COTE-D’IVOIRE

En Côte d’Ivoire, la guerre des chefs n’aura pas lieu

Les cartes de l’élection présidentielle de l’automne prochain sont rebattues après le renoncement du président ivoirien Alassane Ouattara à briguer un troisième mandat.

Alassane Ouattara a mis fin à une interminable partie d’échecs entre les trois mêmes joueurs qui s’affrontent au gré d’alliances et de divorces depuis plus de vingt ans : Henri Konan Bédié, Laurent Gbagbo et lui-même. Devant le Parlement réuni en congrès extraordinaire, jeudi 5 mars, le chef de l’État ivoirien a annoncé qu’il ne se présentait pas pour un troisième mandat à l’élection présidentielle, prévue le 31 octobre.

En déclarant vouloir « transférer le pouvoir à une jeune génération », le président a pris tout le monde de court, à commencer par certains parlementaires de la majorité qui ont vivement protesté avant d’applaudir. Ces derniers mois, Alassane Ouattara, 78 ans, que l’on dit fatigué, laissait planer le doute sur sa candidature. Il ne devait s’exprimer qu’en juin. Bien que la constitution ivoirienne n’autorise que deux mandats, il estimait avoir le droit de se représenter en raison du changement de Constitution en 2016, ce que contestait l’opposition.

Une « décision historique », tweete Emmanuel Macron

Selon le politologue Sylvain N’Guessan, « le président essaie de soigner sa sortie de la scène politique ivoirienne. C’est une manière de marquer l’histoire. Il n’y a pas eu de transition pacifique dans le pays depuis 1995. »

Dans un tweet, Emmanuel Macron a de son côté salué une « décision historique ». Même sentiment chez Issiaka Diaby, président des victimes de guerre : « Pour nous les victimes, c’est une très bonne chose, cela montre que la Côte d’Ivoire est en train de devenir un État démocratique. »

Un acte pour apaiser un climat politique tendu
« C’est un acte important qui permet d’apaiser l’environnement », a affirmé l’opposant Pascal Affi N’Guessan, ancien premier ministre de Laurent Gbagbo. « Le président Ouattara a libéré tout le monde. Il faut savoir faire l’impasse », a renchéri la députée Véronique Aka, du parti d’Henri Konan Bédié.

Ce renoncement déstabilise les adversaires historiques du président en exercice, alors que beaucoup d’Ivoiriens sont lassés des querelles des vieux briscards. L’ancien président Henri Konan Bédié, 85 ans, qui n’écarte pas l’idée de se présenter, aura-t-il intérêt à imiter son ancien allié et laisser sa place ? Quant à Laurent Gbagbo, 74 ans, il n’est pas certain de rentrer en Côte d’Ivoire avant le scrutin.

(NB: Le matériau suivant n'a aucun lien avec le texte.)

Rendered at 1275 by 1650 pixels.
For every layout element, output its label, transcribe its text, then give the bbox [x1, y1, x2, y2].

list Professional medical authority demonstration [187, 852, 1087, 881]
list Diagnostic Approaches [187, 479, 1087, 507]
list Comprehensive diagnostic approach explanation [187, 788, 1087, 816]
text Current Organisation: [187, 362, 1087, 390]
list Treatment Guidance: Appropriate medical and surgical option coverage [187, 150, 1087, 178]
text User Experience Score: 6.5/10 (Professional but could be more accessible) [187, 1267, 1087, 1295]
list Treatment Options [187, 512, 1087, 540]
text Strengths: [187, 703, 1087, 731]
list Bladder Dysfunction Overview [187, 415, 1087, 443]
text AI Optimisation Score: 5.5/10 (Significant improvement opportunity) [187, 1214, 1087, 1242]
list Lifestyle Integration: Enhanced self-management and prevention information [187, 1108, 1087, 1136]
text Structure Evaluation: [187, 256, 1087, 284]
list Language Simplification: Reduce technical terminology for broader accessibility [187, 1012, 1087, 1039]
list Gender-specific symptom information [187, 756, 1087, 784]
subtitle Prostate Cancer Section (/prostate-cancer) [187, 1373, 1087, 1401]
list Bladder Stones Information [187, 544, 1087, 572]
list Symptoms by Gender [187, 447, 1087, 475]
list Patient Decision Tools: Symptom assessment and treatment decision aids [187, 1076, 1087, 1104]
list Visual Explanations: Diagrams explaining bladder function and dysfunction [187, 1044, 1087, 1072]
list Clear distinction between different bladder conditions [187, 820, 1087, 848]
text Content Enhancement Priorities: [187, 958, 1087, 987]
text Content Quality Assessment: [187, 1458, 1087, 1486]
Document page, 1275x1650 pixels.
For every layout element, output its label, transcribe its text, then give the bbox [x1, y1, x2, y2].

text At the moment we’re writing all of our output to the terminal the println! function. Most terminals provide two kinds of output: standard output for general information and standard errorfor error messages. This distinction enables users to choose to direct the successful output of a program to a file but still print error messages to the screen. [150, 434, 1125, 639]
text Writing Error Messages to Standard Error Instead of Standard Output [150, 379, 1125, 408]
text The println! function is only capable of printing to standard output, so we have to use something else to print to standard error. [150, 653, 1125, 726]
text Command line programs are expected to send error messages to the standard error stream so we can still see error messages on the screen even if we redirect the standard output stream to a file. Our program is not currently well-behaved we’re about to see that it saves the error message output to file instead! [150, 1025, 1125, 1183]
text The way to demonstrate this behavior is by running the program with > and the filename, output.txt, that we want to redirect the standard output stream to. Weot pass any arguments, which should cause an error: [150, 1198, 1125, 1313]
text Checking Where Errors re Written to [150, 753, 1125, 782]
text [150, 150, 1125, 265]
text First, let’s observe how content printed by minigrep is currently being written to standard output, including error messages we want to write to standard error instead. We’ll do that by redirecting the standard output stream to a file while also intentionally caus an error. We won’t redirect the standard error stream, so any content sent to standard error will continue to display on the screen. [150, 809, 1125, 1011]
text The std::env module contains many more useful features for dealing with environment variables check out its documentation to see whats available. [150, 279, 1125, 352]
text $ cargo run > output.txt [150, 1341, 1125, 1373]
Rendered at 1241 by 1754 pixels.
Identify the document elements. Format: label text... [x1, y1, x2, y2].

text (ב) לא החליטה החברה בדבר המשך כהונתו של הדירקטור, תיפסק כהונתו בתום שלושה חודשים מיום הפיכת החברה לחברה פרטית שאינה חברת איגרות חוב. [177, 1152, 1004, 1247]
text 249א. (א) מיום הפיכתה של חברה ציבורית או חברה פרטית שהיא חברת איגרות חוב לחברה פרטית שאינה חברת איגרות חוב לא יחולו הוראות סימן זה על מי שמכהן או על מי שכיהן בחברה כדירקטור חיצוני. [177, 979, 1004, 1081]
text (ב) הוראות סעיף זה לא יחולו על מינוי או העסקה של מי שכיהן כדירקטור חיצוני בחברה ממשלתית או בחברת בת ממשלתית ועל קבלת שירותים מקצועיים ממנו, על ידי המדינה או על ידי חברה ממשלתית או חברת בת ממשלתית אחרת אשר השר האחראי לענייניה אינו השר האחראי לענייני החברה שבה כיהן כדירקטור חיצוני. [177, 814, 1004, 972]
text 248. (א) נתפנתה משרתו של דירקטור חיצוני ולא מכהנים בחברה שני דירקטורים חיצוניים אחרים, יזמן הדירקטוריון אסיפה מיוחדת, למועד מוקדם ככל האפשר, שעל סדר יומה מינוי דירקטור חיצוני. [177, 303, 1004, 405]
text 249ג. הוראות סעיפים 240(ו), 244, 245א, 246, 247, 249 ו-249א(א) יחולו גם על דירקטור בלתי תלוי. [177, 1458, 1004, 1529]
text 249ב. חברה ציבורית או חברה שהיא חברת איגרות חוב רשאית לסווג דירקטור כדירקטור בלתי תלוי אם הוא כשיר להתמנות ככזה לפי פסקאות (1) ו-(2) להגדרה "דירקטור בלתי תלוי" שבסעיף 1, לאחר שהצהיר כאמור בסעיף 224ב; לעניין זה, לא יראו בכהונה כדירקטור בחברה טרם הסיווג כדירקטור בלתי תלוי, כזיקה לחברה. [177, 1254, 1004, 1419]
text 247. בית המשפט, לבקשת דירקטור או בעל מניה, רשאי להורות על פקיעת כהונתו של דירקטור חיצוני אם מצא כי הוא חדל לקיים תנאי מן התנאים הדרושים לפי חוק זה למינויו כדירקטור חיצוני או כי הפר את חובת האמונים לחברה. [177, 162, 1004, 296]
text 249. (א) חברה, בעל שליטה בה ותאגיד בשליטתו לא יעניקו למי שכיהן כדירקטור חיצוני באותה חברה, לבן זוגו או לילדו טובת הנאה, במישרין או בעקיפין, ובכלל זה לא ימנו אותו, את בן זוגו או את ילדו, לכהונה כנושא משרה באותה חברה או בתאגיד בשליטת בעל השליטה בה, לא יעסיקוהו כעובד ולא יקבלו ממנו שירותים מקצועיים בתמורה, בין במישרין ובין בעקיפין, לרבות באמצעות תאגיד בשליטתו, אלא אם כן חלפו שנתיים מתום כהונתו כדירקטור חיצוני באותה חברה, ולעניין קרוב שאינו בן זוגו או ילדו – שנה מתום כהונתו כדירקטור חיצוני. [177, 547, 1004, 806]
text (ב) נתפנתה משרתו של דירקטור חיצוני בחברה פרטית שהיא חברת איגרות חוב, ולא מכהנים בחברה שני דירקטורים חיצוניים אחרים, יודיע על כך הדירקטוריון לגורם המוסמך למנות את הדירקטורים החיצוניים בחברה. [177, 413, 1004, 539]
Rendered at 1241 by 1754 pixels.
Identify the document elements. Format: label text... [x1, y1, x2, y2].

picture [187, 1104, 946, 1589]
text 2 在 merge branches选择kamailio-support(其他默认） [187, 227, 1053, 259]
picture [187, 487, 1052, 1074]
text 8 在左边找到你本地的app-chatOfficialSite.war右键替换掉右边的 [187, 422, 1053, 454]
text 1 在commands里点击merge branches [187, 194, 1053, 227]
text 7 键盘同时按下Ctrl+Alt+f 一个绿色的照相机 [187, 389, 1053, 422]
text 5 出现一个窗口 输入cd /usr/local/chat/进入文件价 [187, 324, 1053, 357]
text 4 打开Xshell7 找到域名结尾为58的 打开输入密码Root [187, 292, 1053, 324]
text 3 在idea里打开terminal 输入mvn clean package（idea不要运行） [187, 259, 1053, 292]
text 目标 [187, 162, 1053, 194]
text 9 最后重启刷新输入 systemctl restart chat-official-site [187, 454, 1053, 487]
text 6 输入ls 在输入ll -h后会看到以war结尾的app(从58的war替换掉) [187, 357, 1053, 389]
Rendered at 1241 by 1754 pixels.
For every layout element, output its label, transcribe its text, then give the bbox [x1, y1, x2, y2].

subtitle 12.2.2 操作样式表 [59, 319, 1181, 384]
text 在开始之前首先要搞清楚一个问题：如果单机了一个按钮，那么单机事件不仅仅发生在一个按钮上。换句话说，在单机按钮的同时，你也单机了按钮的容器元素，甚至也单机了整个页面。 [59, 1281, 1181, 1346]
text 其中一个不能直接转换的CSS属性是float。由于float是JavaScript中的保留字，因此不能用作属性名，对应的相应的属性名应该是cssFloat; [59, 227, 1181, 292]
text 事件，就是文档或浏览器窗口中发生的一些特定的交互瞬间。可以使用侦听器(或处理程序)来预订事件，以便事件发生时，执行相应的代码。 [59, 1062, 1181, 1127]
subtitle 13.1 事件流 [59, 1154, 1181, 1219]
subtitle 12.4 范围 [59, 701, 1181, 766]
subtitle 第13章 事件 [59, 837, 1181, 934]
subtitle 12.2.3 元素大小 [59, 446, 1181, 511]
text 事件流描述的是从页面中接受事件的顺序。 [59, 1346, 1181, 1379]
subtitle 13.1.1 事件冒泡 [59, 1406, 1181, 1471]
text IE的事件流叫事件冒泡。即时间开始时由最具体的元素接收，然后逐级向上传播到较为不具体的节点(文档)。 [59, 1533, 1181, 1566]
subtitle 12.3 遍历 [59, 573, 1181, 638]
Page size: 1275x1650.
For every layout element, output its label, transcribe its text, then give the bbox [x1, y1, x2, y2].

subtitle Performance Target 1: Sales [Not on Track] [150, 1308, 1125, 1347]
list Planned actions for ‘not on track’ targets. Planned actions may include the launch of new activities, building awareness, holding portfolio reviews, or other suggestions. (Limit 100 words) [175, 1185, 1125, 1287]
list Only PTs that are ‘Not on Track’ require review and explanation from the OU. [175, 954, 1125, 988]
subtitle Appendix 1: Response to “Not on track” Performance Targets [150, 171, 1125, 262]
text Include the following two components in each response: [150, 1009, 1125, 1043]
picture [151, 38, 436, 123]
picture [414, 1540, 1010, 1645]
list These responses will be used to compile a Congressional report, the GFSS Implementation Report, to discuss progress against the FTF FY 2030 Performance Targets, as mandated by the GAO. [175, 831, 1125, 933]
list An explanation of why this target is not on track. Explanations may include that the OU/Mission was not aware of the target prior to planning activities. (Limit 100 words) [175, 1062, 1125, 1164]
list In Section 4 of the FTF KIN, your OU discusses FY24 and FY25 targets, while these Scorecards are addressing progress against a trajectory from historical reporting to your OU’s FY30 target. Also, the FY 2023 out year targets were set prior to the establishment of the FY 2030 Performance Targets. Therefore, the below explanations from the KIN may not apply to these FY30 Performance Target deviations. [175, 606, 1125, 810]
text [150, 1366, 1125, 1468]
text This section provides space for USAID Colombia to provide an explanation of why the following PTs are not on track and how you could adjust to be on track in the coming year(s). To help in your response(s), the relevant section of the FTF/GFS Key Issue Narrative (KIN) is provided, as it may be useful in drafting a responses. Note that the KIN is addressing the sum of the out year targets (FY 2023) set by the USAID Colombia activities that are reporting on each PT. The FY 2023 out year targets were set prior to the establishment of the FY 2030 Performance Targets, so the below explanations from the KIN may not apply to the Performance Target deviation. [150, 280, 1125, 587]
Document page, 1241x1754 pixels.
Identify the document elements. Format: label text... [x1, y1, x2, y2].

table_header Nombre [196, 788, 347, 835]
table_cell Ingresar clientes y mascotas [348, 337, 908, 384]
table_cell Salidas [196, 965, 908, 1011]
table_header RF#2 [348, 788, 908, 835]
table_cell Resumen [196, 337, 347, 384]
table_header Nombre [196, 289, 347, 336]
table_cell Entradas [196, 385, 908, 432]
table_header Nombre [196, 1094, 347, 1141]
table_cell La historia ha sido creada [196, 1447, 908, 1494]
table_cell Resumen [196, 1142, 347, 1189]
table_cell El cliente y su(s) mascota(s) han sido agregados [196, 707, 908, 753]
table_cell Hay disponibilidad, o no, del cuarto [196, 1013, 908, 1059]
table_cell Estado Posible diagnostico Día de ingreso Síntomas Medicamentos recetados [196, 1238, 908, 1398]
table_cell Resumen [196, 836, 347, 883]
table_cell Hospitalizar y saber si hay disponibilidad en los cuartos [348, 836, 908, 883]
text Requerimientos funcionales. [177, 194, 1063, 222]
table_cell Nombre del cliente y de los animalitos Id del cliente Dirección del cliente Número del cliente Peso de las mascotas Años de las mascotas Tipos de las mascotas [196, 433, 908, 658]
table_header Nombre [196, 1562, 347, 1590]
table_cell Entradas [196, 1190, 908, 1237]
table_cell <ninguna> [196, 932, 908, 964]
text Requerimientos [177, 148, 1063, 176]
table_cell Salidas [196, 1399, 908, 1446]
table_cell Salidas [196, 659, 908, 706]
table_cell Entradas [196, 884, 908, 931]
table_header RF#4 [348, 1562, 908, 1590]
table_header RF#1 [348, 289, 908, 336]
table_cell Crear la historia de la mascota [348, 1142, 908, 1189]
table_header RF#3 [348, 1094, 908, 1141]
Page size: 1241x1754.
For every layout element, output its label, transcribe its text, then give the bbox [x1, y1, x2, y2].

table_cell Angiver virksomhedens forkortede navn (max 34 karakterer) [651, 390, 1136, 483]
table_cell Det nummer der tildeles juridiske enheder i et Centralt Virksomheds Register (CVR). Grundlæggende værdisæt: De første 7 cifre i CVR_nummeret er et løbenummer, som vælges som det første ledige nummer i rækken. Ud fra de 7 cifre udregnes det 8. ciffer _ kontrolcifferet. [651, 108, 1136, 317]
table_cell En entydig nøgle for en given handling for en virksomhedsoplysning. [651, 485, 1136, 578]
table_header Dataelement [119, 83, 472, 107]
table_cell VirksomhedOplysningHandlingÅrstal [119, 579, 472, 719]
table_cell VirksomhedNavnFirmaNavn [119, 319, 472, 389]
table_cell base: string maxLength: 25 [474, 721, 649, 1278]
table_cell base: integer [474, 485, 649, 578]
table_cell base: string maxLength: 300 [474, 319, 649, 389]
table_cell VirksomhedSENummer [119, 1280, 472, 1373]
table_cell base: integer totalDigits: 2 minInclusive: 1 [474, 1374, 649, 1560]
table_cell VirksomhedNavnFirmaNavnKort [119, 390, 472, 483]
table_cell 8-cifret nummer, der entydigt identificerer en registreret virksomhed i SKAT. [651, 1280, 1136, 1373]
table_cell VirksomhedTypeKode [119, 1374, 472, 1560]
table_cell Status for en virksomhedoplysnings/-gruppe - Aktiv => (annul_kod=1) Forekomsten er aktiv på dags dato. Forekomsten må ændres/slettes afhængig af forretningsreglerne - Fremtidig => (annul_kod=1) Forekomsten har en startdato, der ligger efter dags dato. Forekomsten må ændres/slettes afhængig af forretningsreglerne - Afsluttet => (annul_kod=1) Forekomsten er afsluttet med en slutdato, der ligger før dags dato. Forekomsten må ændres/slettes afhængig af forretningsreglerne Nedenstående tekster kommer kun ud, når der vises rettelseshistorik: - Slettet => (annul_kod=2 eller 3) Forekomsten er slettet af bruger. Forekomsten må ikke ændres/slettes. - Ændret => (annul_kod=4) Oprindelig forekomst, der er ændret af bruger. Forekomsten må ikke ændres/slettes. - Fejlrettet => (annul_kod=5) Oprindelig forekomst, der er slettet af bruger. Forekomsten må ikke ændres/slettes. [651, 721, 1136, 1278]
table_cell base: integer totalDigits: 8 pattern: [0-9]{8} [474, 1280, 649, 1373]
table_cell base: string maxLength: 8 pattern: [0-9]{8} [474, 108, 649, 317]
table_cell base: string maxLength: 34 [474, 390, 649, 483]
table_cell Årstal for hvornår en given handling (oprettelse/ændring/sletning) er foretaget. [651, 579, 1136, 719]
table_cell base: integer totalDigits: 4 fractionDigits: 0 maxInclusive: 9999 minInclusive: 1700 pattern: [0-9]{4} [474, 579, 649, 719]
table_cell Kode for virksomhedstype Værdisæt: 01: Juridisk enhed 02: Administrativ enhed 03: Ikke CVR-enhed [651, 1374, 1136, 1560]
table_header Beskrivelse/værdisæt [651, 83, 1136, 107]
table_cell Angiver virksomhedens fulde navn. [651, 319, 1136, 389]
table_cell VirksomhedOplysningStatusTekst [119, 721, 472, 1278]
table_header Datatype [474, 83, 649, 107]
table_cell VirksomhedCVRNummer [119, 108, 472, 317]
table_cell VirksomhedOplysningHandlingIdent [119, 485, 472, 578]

Il manœuvre depuis Bruxelles où il est en liberté conditionnelle, dans l’attente d’un procès en appel de la Cour pénale internationale dans le dossier des violences postélectorales de 2010-2011, qui ont fait plus de 3 000 morts.

Guillaume Soro, seul candidat déclaré
Le climat politique est déjà tendu, sept mois avant le scrutin, notamment en raison de la composition de la commission électorale. Sylvain N’Guessan note que « monsieur Ouattara cristallise beaucoup de passions chez ses sympathisants et beaucoup de haine parmi ses opposants ».

L’ancien chef de la rébellion Guillaume Soro est le seul à s’être déclaré candidat. Accusé de complot, sous le coup d’un mandat d’arrêt en Côte d’Ivoire, il vit actuellement en France. Pourrait-il renouer avec Alassane Ouattara, originaire du nord comme lui, dans un pays où le vote est communautaire ?

La présidentielle connaîtra sans doute son lot de rebondissements. Le président devrait désigner un dauphin pour défendre son bilan. Si le premier ministre, Amadou Gon Coulibaly, technocrate de 61 ans, fait figure de favori, d’autres ministres ont aussi des velléités.

« Il faudra rester extrêmement vigilants sur les modalités d’organisation du scrutin, met en garde une source diplomatique. Il y a des risques de fraudes massives et s’il y a un sentiment de braquage électoral, des violences pourraient éclater ».